West Hill at Corfe Castle
The inaugural walk of Ned, the field spaniel, and myself, began with an auspicious start. The heavy rain which had drenched much of Dorset for the preceding four days cleared long enough for our first walk at Corfe Castle. Raincoats stowed in the backpack the sun warmed the October air as we moved away from the ruins of Corfe Castle. Facing the small bridge which borders the river and takes you either right to the National Trust car park or left towards the rolling hills of Purbeck. Today we went left.
Moving through the gate we moved right, along the gently sloping path which borders the top of the field and moving through the treeline with tantalising glimpses of Corfe Castle to our left until I stopped suddenly. The air was alive. Small birds darted up and over, moving without difficulty over the gorse and grass around me, along the line of the hill and out over the field towards Corfe. If we had been in that field we certainly would have missed them. Moving en masse, in a beautiful dance they were too small to see at any distance and so we had come upon them abruptly. The air alive with movement, dog and birds ignoring each other as I stood open mouthed and trying to figure out if they were swallows (tails too short)? So, they must be swifts? Swifts. Okay. This delusion lasted until I was able to look it up at home and discovered the flash of white on their belly belied them to be sand martins.
The RSPB site lists describes sand martins as gregarious in the breeding season and winter. Gregarious here means loving of company and socialising together. Even though the creeping tinge of autumn colour has just begun to shroud the countryside they were certainly gregarious.
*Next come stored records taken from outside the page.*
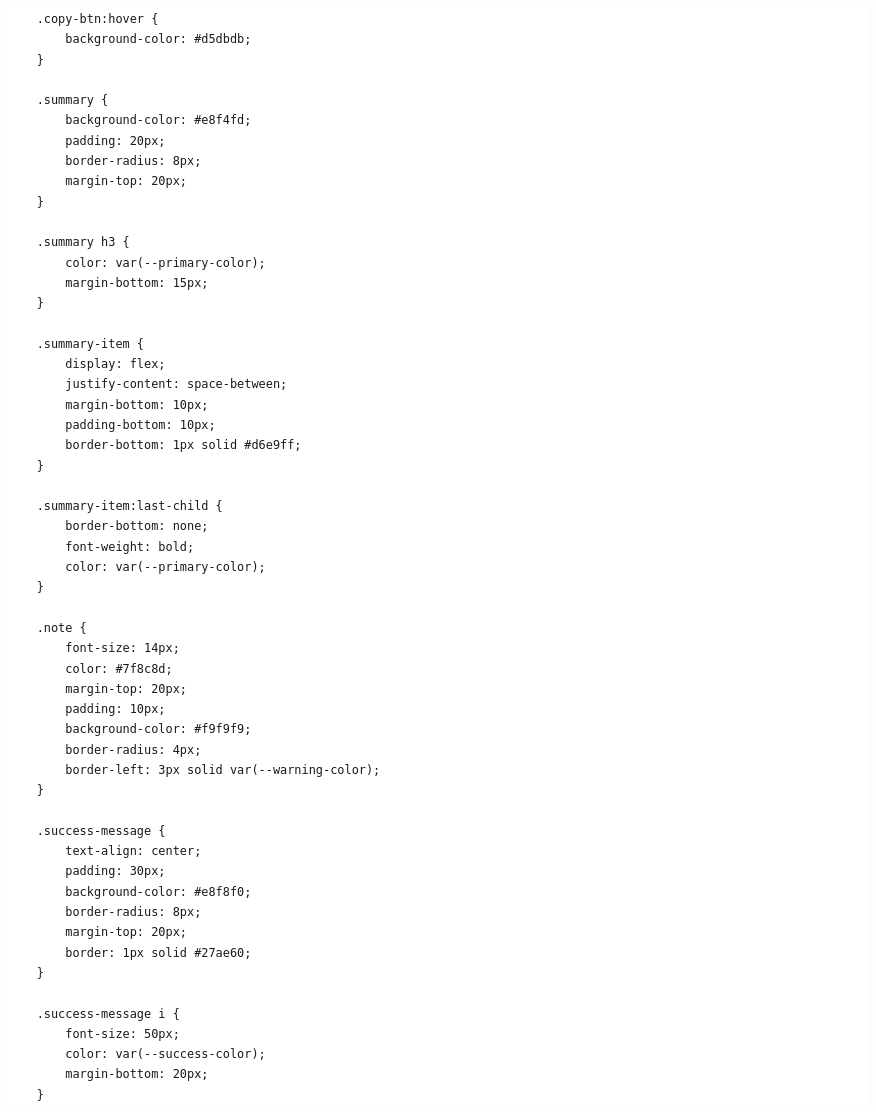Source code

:         .copy-btn:hover {
            background-color: #d5dbdb;
        }
        
        .summary {
            background-color: #e8f4fd;
            padding: 20px;
            border-radius: 8px;
            margin-top: 20px;
        }
        
        .summary h3 {
            color: var(--primary-color);
            margin-bottom: 15px;
        }
        
        .summary-item {
            display: flex;
            justify-content: space-between;
            margin-bottom: 10px;
            padding-bottom: 10px;
            border-bottom: 1px solid #d6e9ff;
        }
        
        .summary-item:last-child {
            border-bottom: none;
            font-weight: bold;
            color: var(--primary-color);
        }
        
        .note {
            font-size: 14px;
            color: #7f8c8d;
            margin-top: 20px;
            padding: 10px;
            background-color: #f9f9f9;
            border-radius: 4px;
            border-left: 3px solid var(--warning-color);
        }
        
        .success-message {
            text-align: center;
            padding: 30px;
            background-color: #e8f8f0;
            border-radius: 8px;
            margin-top: 20px;
            border: 1px solid #27ae60;
        }
        
        .success-message i {
            font-size: 50px;
            color: var(--success-color);
            margin-bottom: 20px;
        }
        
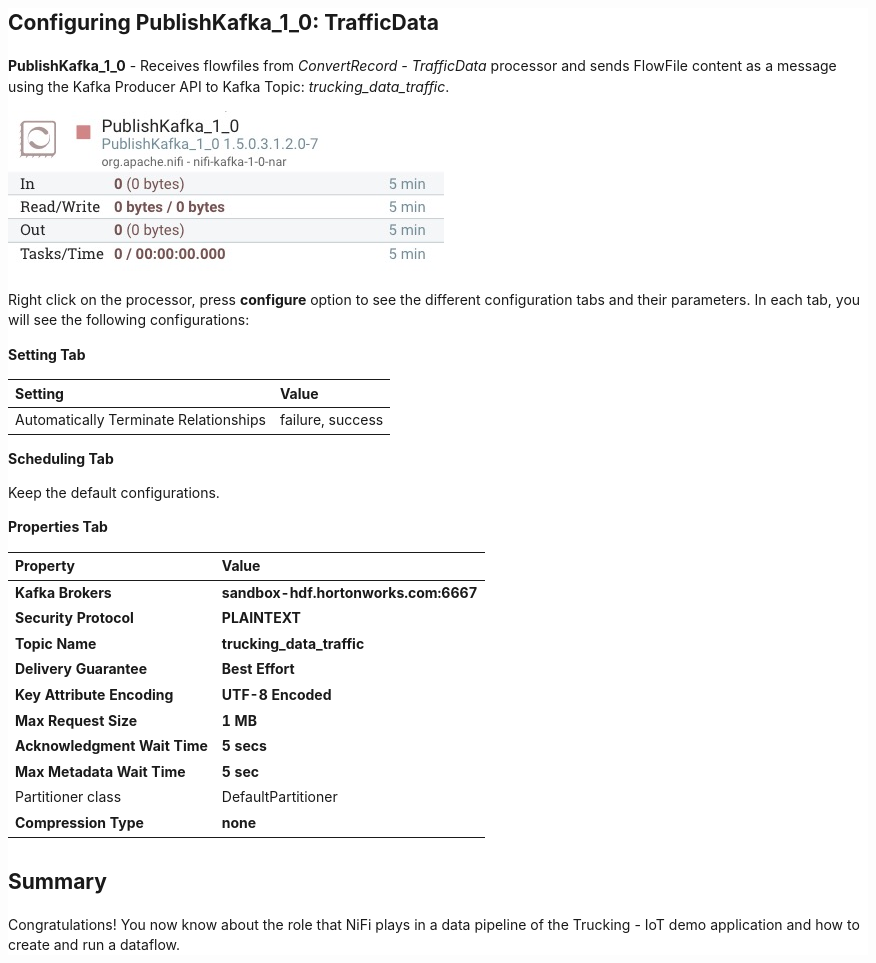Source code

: ## Configuring PublishKafka_1_0: TrafficData

**PublishKafka_1_0** - Receives flowfiles from _ConvertRecord - TrafficData_ processor and sends FlowFile content as a message using the Kafka Producer API to Kafka Topic: _trucking_data_traffic_.

![PublishKafka_TrafficData](assets/PublishKafka_TrafficData.jpg)

Right click on the processor, press **configure** option to see the different configuration tabs and their parameters. In each tab, you will see the following configurations:

**Setting Tab**

| Setting | Value     |
| :------------- | :------------- |
| Automatically Terminate Relationships | failure, success |

**Scheduling Tab**

Keep the default configurations.

**Properties Tab**

| Property | Value     |
| :------------- | :------------- |
| **Kafka Brokers**      | **sandbox-hdf.hortonworks.com:6667**   |
| **Security Protocol**      | **PLAINTEXT**      |
| **Topic Name**      | **trucking_data_traffic**      |
| **Delivery Guarantee**      | **Best Effort**      |
| **Key Attribute Encoding**      | **UTF-8 Encoded**      |
| **Max Request Size**      | **1 MB**      |
| **Acknowledgment Wait Time**      | **5 secs**      |
| **Max Metadata Wait Time**      | **5 sec**      |
| Partitioner class      | DefaultPartitioner      |
| **Compression Type**      | **none**      |

## Summary

Congratulations!  You now know about the role that NiFi plays in a data pipeline of the Trucking - IoT demo application and how to create and run a dataflow.
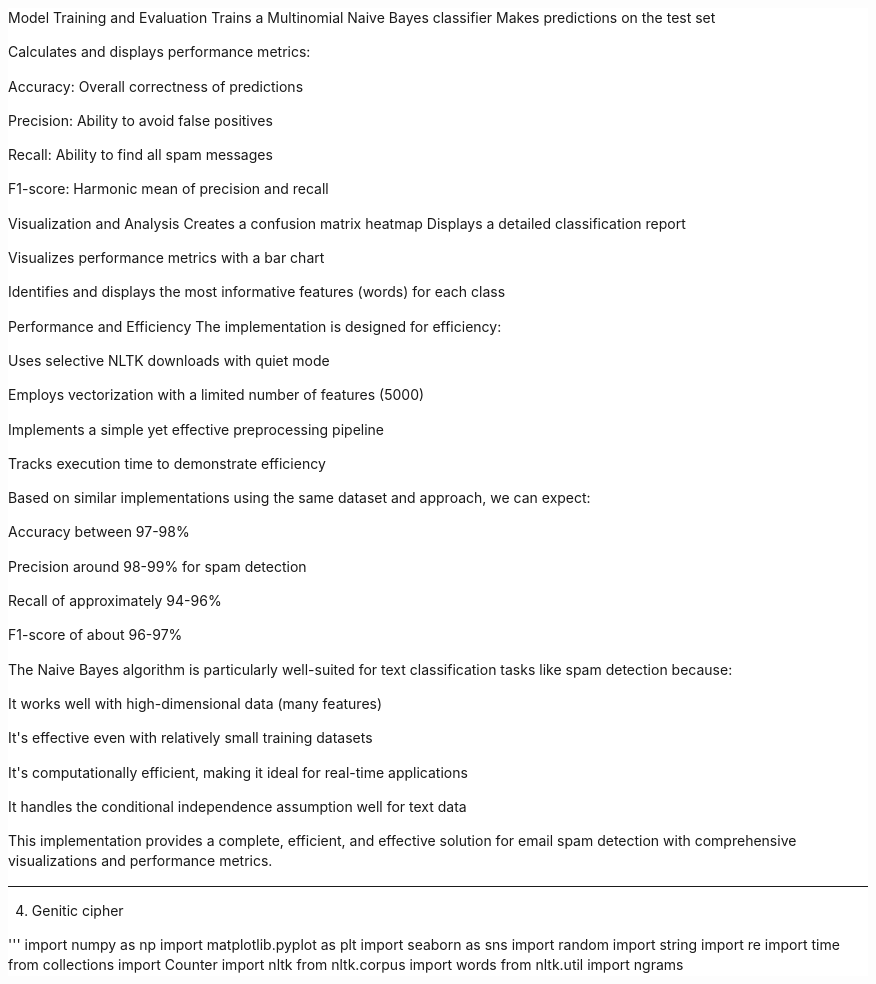Model Training and Evaluation Trains a Multinomial Naive Bayes classifier
Makes predictions on the test set

Calculates and displays performance metrics:

Accuracy: Overall correctness of predictions

Precision: Ability to avoid false positives

Recall: Ability to find all spam messages

F1-score: Harmonic mean of precision and recall

Visualization and Analysis Creates a confusion matrix heatmap
Displays a detailed classification report

Visualizes performance metrics with a bar chart

Identifies and displays the most informative features (words) for each class

Performance and Efficiency The implementation is designed for efficiency:

Uses selective NLTK downloads with quiet mode

Employs vectorization with a limited number of features (5000)

Implements a simple yet effective preprocessing pipeline

Tracks execution time to demonstrate efficiency

Based on similar implementations using the same dataset and approach, we can expect:

Accuracy between 97-98%

Precision around 98-99% for spam detection

Recall of approximately 94-96%

F1-score of about 96-97%

The Naive Bayes algorithm is particularly well-suited for text classification tasks like spam detection because:

It works well with high-dimensional data (many features)

It's effective even with relatively small training datasets

It's computationally efficient, making it ideal for real-time applications

It handles the conditional independence assumption well for text data

This implementation provides a complete, efficient, and effective solution for email spam detection with comprehensive visualizations and performance metrics.

********************************************************************************************************************************************************************************************************************

4) Genitic cipher

'''
import numpy as np
import matplotlib.pyplot as plt
import seaborn as sns
import random
import string
import re
import time
from collections import Counter
import nltk
from nltk.corpus import words
from nltk.util import ngrams
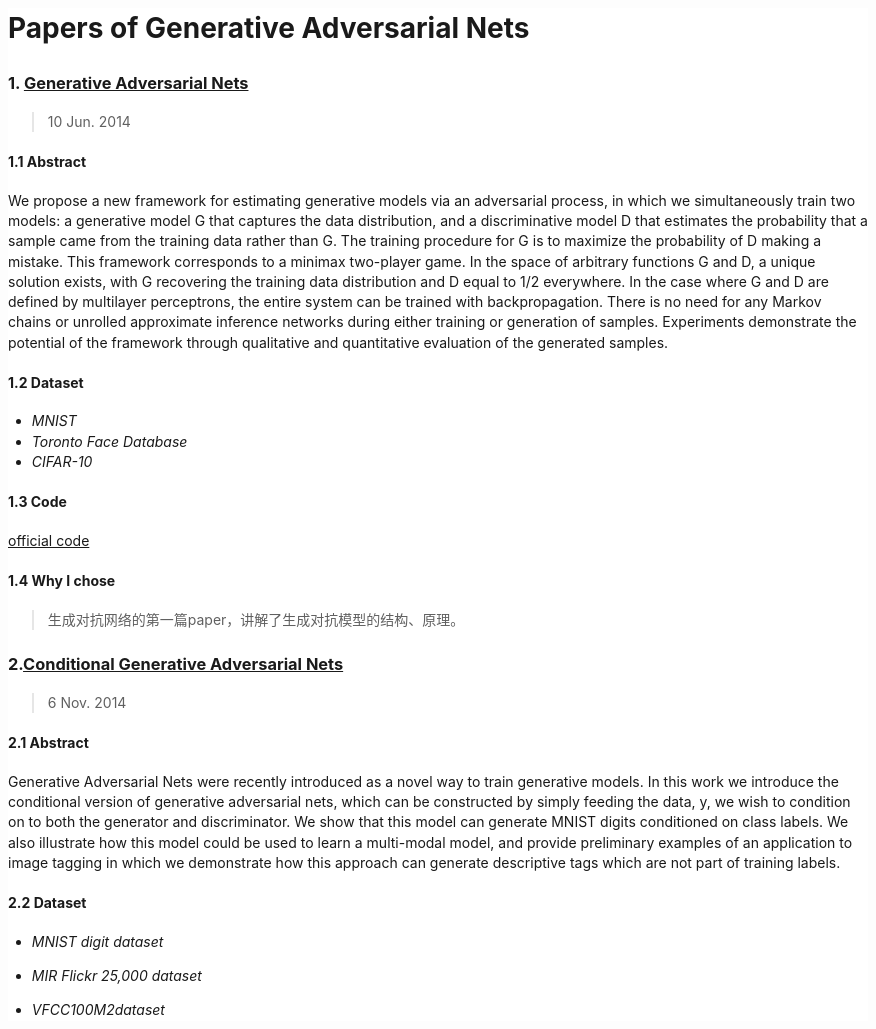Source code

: # Papers of Generative Adversarial Nets

### 1. [Generative Adversarial Nets](./1406.2661.pdf)

> 10 Jun. 2014

#### 1.1 Abstract

We propose a new framework for estimating generative models via an adversarial process, in which we simultaneously train two models: a generative model G that captures the data distribution, and a discriminative model D that estimates the probability that a sample came from the training data rather than G. The training procedure for G is to maximize the probability of D making a mistake. This framework corresponds to a minimax two-player game. In the space of arbitrary functions G and D, a unique solution exists, with G recovering the training data distribution and D equal to 1/2 everywhere. In the case where G and D are defined by multilayer perceptrons, the entire system can be trained with backpropagation. There is no need for any Markov chains or unrolled approximate inference networks during either training or generation of samples. Experiments demonstrate the potential of the framework through qualitative and quantitative evaluation of the generated samples.

#### 1.2 Dataset

* *MNIST*
* *Toronto Face Database*
* *CIFAR-10*

#### 1.3 Code

[official code](http://www.github.com/goodfeli/adversarial)

#### 1.4 Why I chose

> 生成对抗网络的第一篇paper，讲解了生成对抗模型的结构、原理。

### 2.[Conditional Generative Adversarial Nets](./1411.1784.pdf)

> 6 Nov. 2014

#### 2.1 Abstract

Generative Adversarial Nets were recently introduced as a novel way to train generative models. In this work we introduce the conditional version of generative adversarial nets, which can be constructed by simply feeding the data, y, we wish to condition on to both the generator and discriminator. We show that this model can generate MNIST digits conditioned on class labels. We also illustrate how this model could be used to learn a multi-modal model, and provide preliminary examples of an application to image tagging in which we demonstrate how this approach can generate descriptive tags which are not part of training labels.

#### 2.2 Dataset

* *MNIST digit dataset*

* *MIR Flickr 25,000 dataset*
* *VFCC100M2dataset*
The large swarm moved independently of each other but never moved far from one and other. It looked as if they were showing off – dancing for themselves as part of the group, showing what they could do and how swiftly they could dodge and dive through the sky. Cleaving the horizon apart.
We stood there for some time. The noise of the road in the background paled to insignificance compared to the ever-flowing number and movement of the birds around us. Haloing the sky and reaching towards the vista of Corfe before doubling back. Pulsing through the air.
Eventually I tore myself away and moved along the path towards the intersection of the field and the woods. Looking up, along the face of the hill a white scar of exposed chalk bed belied the path taken by other walkers and cattle. We moved along it, past the sharp teasles, the warmth of the day easing the steep climb up and the moving clouds casting Corfe Castle into shadow and relief by turn. Ned trailed behind sniffing and learning the new smells whilst I stretched my legs, pushing further up the hill with Corfe Castle to our left. The open expanse of the hill allowed the arrival of others to be signalled in advance and inch by inch the couple and their dog approached us. The narrow path offered only steep edges to step into and as I looked down the ground moved with the purposeful dip and jag of slight little wasps moving in and out of their holes in the ground.
Stood on the face of the hill Ned desperate to play or be cuddled we spoke about dogs and whether he was small or big for his age before I gently persuaded Ned to follow me once more up the hill. We reached the summit and Purbeck rolled out before us. Shadows dancing across the hills as the clouds scudded across the sky.
We slowly began the descent, steeper this time for the lack of a path until suddenly wooden steps appeared in the hill before us. Wonkily we made our way down the hill, Corfe Castle ducking in and out of view and the village stretched bare ahead of us. Small purple flowers peeped out from the base of the stairs somehow surviving the movement of feet which had surely trammelled the route in the summer.
Finally, we reached the base of the hill and made our way back slowly towards the village.